#### [Required action]
The answer is to be an exact copy of the lines below running from the line with "然な状態へ整えられる周波数補正" down to the line with "DSPTone「RESTRUKT」不要な", both ends included, and nothing more.

#### [Listed records]
---------------
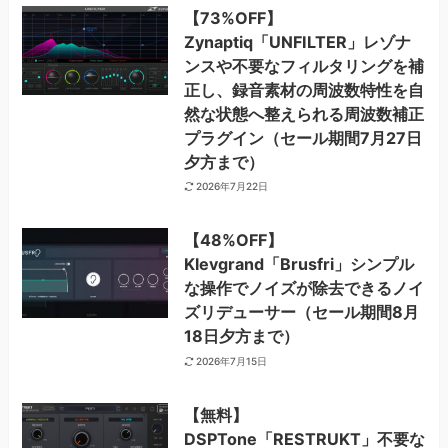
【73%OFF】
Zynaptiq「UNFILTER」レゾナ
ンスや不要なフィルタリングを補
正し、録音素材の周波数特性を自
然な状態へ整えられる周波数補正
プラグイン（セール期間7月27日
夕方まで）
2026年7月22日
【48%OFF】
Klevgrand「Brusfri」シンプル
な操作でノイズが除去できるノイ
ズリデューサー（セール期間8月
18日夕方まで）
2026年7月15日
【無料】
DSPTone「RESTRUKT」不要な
---------------
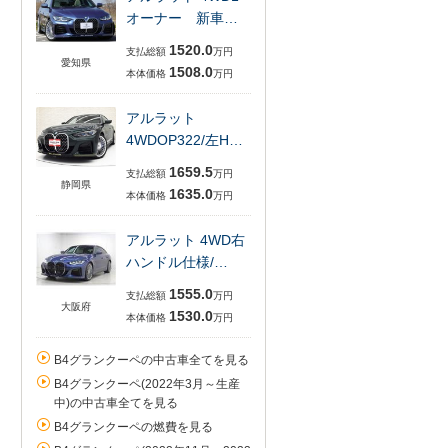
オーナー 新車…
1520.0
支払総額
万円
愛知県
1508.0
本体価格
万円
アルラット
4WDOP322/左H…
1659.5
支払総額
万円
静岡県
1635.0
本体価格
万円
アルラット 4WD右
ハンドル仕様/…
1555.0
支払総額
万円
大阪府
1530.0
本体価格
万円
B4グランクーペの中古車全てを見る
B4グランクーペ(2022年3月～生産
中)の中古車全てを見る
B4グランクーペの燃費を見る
---------------
#### [Task result]
然な状態へ整えられる周波数補正
プラグイン（セール期間7月27日
夕方まで）
2026年7月22日
【48%OFF】
Klevgrand「Brusfri」シンプル
な操作でノイズが除去できるノイ
ズリデューサー（セール期間8月
18日夕方まで）
2026年7月15日
【無料】
DSPTone「RESTRUKT」不要な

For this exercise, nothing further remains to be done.